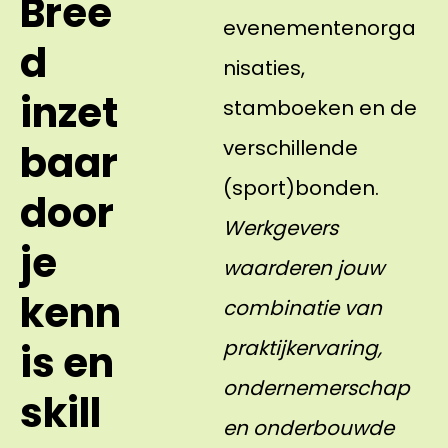
Bree
evenementenorga
d
nisaties,
inzet
stamboeken en de
verschillende
baar
(sport)bonden.
door
Werkgevers
je
waarderen jouw
kenn
combinatie van
praktijkervaring,
is en
ondernemerschap
skill
en onderbouwde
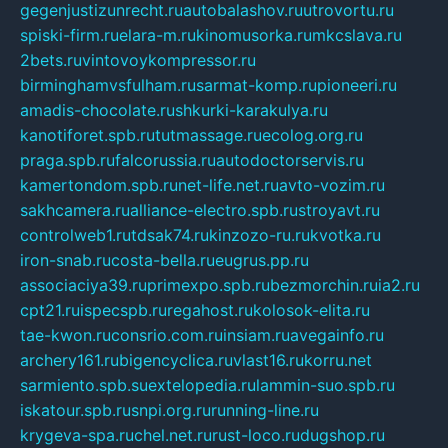
gegenjustizunrecht.ru
autobalashov.ru
utrovortu.ru
spiski-firm.ru
elara-m.ru
kinomusorka.ru
mkcslava.ru
2bets.ru
vintovoykompressor.ru
birminghamvsfulham.ru
sarmat-komp.ru
pioneeri.ru
amadis-chocolate.ru
shkurki-karakulya.ru
kanotiforet.spb.ru
tutmassage.ru
ecolog.org.ru
praga.spb.ru
falcorussia.ru
autodoctorservis.ru
kamertondom.spb.ru
net-life.net.ru
avto-vozim.ru
sakhcamera.ru
alliance-electro.spb.ru
stroyavt.ru
controlweb1.ru
tdsak74.ru
kinzozo-ru.ru
kvotka.ru
iron-snab.ru
costa-bella.ru
eugrus.pp.ru
associaciya39.ru
primexpo.spb.ru
bezmorchin.ru
ia2.ru
cpt21.ru
ispecspb.ru
regahost.ru
kolosok-elita.ru
tae-kwon.ru
consrio.com.ru
insiam.ru
avegainfo.ru
archery161.ru
bigencyclica.ru
vlast16.ru
korru.net
sarmiento.spb.su
extelopedia.ru
lammin-suo.spb.ru
iskatour.spb.ru
snpi.org.ru
running-line.ru
krygeva-spa.ru
chel.net.ru
rust-loco.ru
dugshop.ru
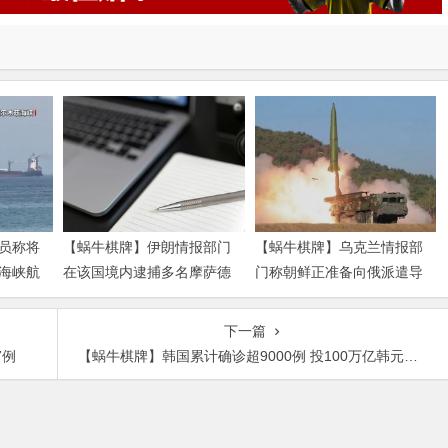
员称将
【蜗牛棋牌】伊朗情报部门
【蜗牛棋牌】乌克兰情报部
海峡航
在该国境内逮捕多名摩萨德
门称朝鲜正准备向俄派遣导
特工
弹部队
下一篇
7例
【蜗牛棋牌】韩国累计确诊超9000例 投100万亿韩元遏制“闭店潮”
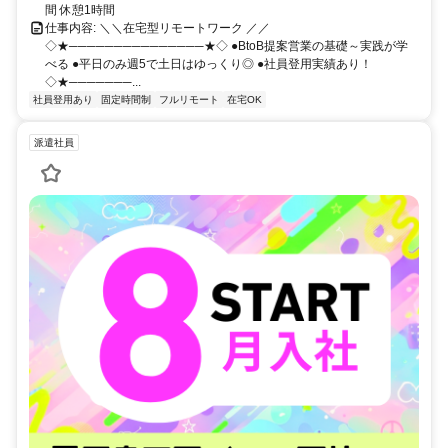
間 休憩1時間
仕事内容: ＼＼在宅型リモートワーク ／／
◇★───────────────★◇ ●BtoB提案営業の基礎～実践が学
べる ●平日のみ週5で土日はゆっくり◎ ●社員登用実績あり！
◇★───────...
社員登用あり
固定時間制
フルリモート
在宅OK
派遣社員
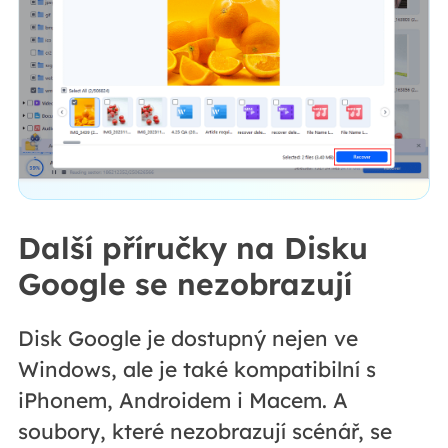
Další příručky na Disku
Google se nezobrazují
Disk Google je dostupný nejen ve
Windows, ale je také kompatibilní s
iPhonem, Androidem i Macem. A
soubory, které nezobrazují scénář, se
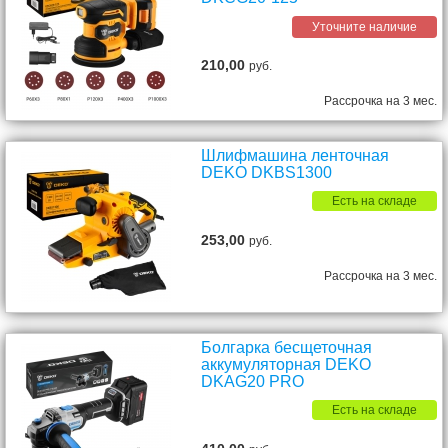
Уточните наличие
210,00
руб.
Рассрочка на 3 мес.
Шлифмашина ленточная
DEKO DKBS1300
Есть на складе
253,00
руб.
Рассрочка на 3 мес.
Болгарка бесщеточная
аккумуляторная DEKO
DKAG20 PRO
Есть на складе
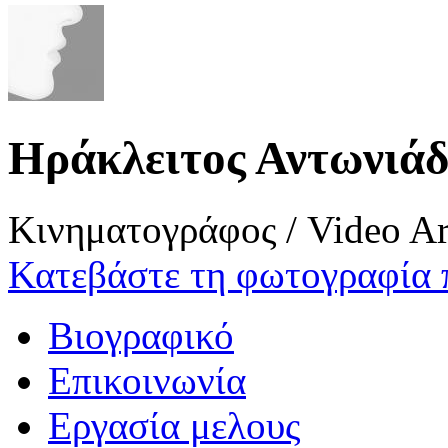
Ηράκλειτος Αντωνιά
Κινηματογράφος / Video Ar
Κατεβάστε τη φωτογραφία 
Βιογραφικό
Επικοινωνία
Εργασία μελους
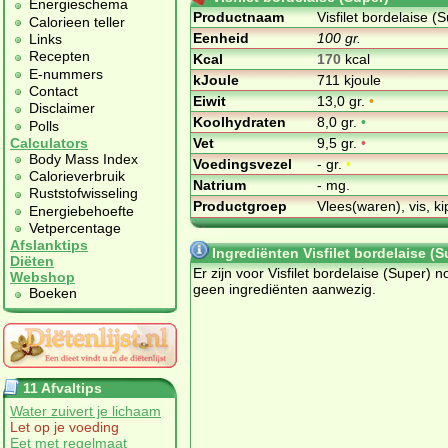
Energieschema
Productnaam
Visfilet bordelaise (
Calorieen teller
Eenheid
100 gr.
Links
Recepten
Kcal
170
kcal
E-nummers
kJoule
711 kjoule
Contact
Eiwit
13,0 gr.
•
Disclaimer
Koolhydraten
8,0 gr.
•
Polls
Vet
9,5 gr.
•
Calculators
Body Mass Index
Voedingsvezel
- gr.
•
Calorieverbruik
Natrium
- mg.
Ruststofwisseling
Productgroep
Vlees(waren), vis, ki
Energiebehoefte
Vetpercentage
Afslanktips
Ingrediënten Visfilet bordelaise (S
Diëten
Er zijn voor Visfilet bordelaise (Super) n
Webshop
geen ingrediënten aanwezig.
Boeken
11 Afvaltips
Water zuivert je lichaam
Let op je voeding
Eet met regelmaat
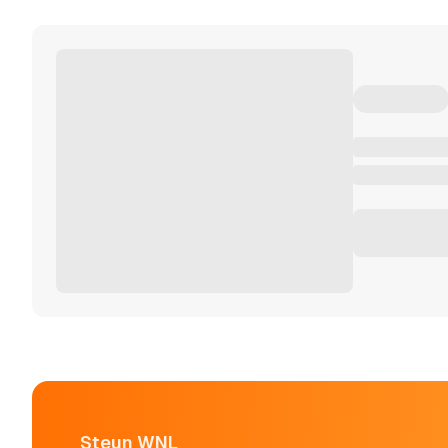
Steun WNL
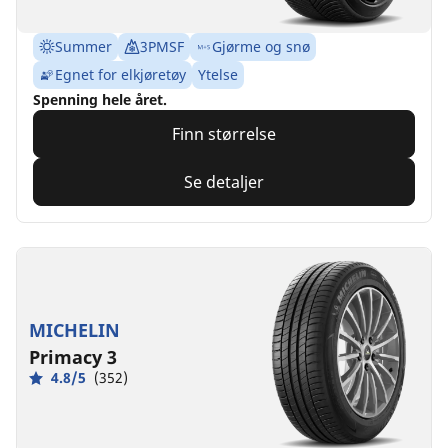
Summer
3PMSF
Gjørme og snø
Egnet for elkjøretøy
Ytelse
Spenning hele året.
Finn størrelse
Se detaljer
MICHELIN
Primacy 3
4.8/5
(352)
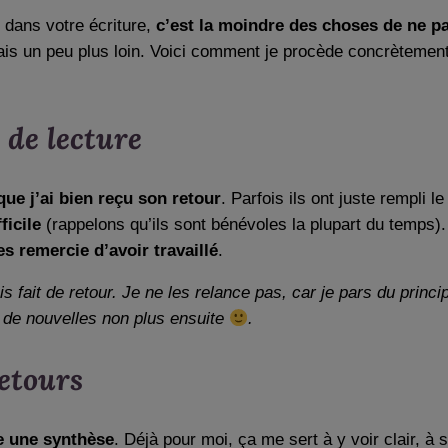
 dans votre écriture,
c’est la moindre des choses de ne pas
ais un peu plus loin. Voici comment je procède concrètement 
 de lecture
que j’ai bien reçu son retour
. Parfois ils ont juste rempli 
ficile
(rappelons qu’ils sont bénévoles la plupart du temps). 
les remercie d’avoir travaillé
.
s fait de retour. Je ne les relance pas, car je pars du princip
us de nouvelles non plus ensuite
.
etours
re une synthèse
. Déjà pour moi, ça me sert à y voir clair, à 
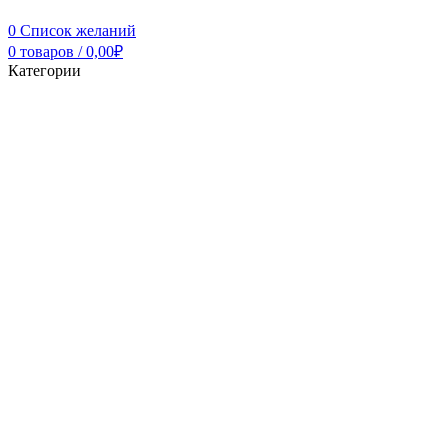
0
Список желаний
0
товаров
/
0,00
₽
Категории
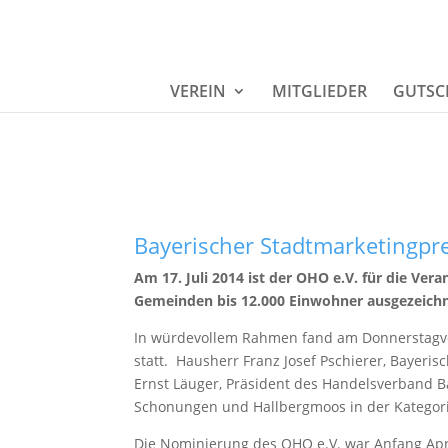
VEREIN
MITGLIEDER
GUTSC
Bayerischer Stadtmarketingpr
Am 17. Juli 2014 ist der OHO e.V. für die Ve
Gemeinden bis 12.000 Einwohner ausgezeich
In würdevollem Rahmen fand am Donnerstagvor
statt. Hausherr Franz Josef Pschierer, Bayeri
Ernst Läuger, Präsident des Handelsverband Ba
Schonungen und Hallbergmoos in der Kategori
Die Nominierung des OHO e.V. war Anfang Apri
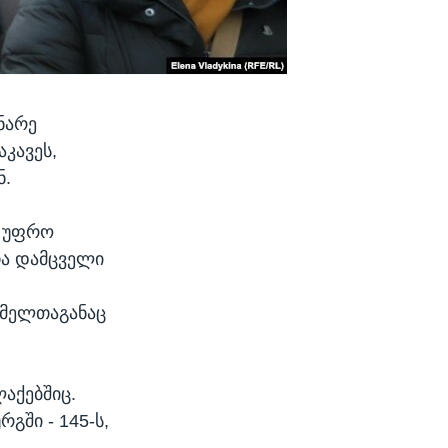
ნარე
აკავეს,
ნ.
ლ უფრო
თა დამცველი
ომელთაგანაც
ლაქებშიც.
გში - 145-ს,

• [Task brief]
Only the pictures are to be left out, and all of the data must otherwise be transcribed exactly.

• [Output of the exercise]
Bree
evenementenorga
d
nisaties,
inzet
stamboeken en de
verschillende
baar
(sport)bonden.
door
Werkgevers
je
waarderen jouw
kenn
combinatie van
praktijkervaring,
is en
ondernemerschap
skill
en onderbouwde
gegenjustizunrecht.ru
autobalashov.ru
utrovortu.ru
spiski-firm.ru
elara-m.ru
kinomusorka.ru
mkcslava.ru
2bets.ru
vintovoykompressor.ru
birminghamvsfulham.ru
sarmat-komp.ru
pioneeri.ru
amadis-chocolate.ru
shkurki-karakulya.ru
kanotiforet.spb.ru
tutmassage.ru
ecolog.org.ru
praga.spb.ru
falcorussia.ru
autodoctorservis.ru
kamertondom.spb.ru
net-life.net.ru
avto-vozim.ru
sakhcamera.ru
alliance-electro.spb.ru
stroyavt.ru
controlweb1.ru
tdsak74.ru
kinzozo-ru.ru
kvotka.ru
iron-snab.ru
costa-bella.ru
eugrus.pp.ru
associaciya39.ru
primexpo.spb.ru
bezmorchin.ru
ia2.ru
cpt21.ru
ispecspb.ru
regahost.ru
kolosok-elita.ru
tae-kwon.ru
consrio.com.ru
insiam.ru
avegainfo.ru
archery161.ru
bigencyclica.ru
vlast16.ru
korru.net
sarmiento.spb.su
extelopedia.ru
lammin-suo.spb.ru
iskatour.spb.ru
snpi.org.ru
running-line.ru
krygeva-spa.ru
chel.net.ru
rust-loco.ru
dugshop.ru
员称将
【蜗牛棋牌】伊朗情报部门
【蜗牛棋牌】乌克兰情报部
海峡航
在该国境内逮捕多名摩萨德
门称朝鲜正准备向俄派遣导
特工
弹部队
下一篇
7例
【蜗牛棋牌】韩国累计确诊超9000例 投100万亿韩元遏制“闭店潮”
間 休憩1時間
仕事内容: ＼＼在宅型リモートワーク ／／
◇★───────────────★◇ ●BtoB提案営業の基礎～実践が学
べる ●平日のみ週5で土日はゆっくり◎ ●社員登用実績あり！
◇★───────...
社員登用あり
固定時間制
フルリモート
在宅OK
派遣社員
Další příručky na Disku
Google se nezobrazují
Disk Google je dostupný nejen ve
Windows, ale je také kompatibilní s
iPhonem, Androidem i Macem. A
soubory, které nezobrazují scénář, se
Уточните наличие
210,00
руб.
Рассрочка на 3 мес.
Шлифмашина ленточная
DEKO DKBS1300
Есть на складе
253,00
руб.
Рассрочка на 3 мес.
Болгарка бесщеточная
аккумуляторная DEKO
DKAG20 PRO
Есть на складе
Ηράκλειτος Αντωνιά
Κινηματογράφος / Video Ar
Κατεβάστε τη φωτογραφία 
Βιογραφικό
Επικοινωνία
Εργασία μελους
Energieschema
Productnaam
Visfilet bordelaise (
Calorieen teller
Eenheid
100 gr.
Links
Recepten
Kcal
170
kcal
E-nummers
kJoule
711 kjoule
Contact
Eiwit
13,0 gr.
•
Disclaimer
Koolhydraten
8,0 gr.
•
Polls
Vet
9,5 gr.
•
Calculators
Body Mass Index
Voedingsvezel
- gr.
•
Calorieverbruik
Natrium
- mg.
Ruststofwisseling
Productgroep
Vlees(waren), vis, ki
Energiebehoefte
Vetpercentage
Afslanktips
Ingrediënten Visfilet bordelaise (S
Diëten
Er zijn voor Visfilet bordelaise (Super) n
Webshop
geen ingrediënten aanwezig.
Boeken
11 Afvaltips
Water zuivert je lichaam
Let op je voeding
Eet met regelmaat
Steun WNL
Summer
3PMSF
Gjørme og snø
Egnet for elkjøretøy
Ytelse
Spenning hele året.
Finn størrelse
Se detaljer
MICHELIN
Primacy 3
4.8/5
(352)
 dans votre écriture,
c’est la moindre des choses de ne pas
ais un peu plus loin. Voici comment je procède concrètement 
 de lecture
que j’ai bien reçu son retour
. Parfois ils ont juste rempli 
ficile
(rappelons qu’ils sont bénévoles la plupart du temps). 
les remercie d’avoir travaillé
.
s fait de retour. Je ne les relance pas, car je pars du princip
us de nouvelles non plus ensuite
.
etours
re une synthèse
. Déjà pour moi, ça me sert à y voir clair, à 
0
Список желаний
0
товаров
/
0,00
₽
Категории
VEREIN
MITGLIEDER
GUTSC
Bayerischer Stadtmarketingpr
Am 17. Juli 2014 ist der OHO e.V. für die Ve
Gemeinden bis 12.000 Einwohner ausgezeich
In würdevollem Rahmen fand am Donnerstagvor
statt. Hausherr Franz Josef Pschierer, Bayeri
Ernst Läuger, Präsident des Handelsverband Ba
Schonungen und Hallbergmoos in der Kategori
Die Nominierung des OHO e.V. war Anfang Apri
ნარე
აკავეს,
ნ.
ლ უფრო
თა დამცველი
ომელთაგანაც
ლაქებშიც.
გში - 145-ს,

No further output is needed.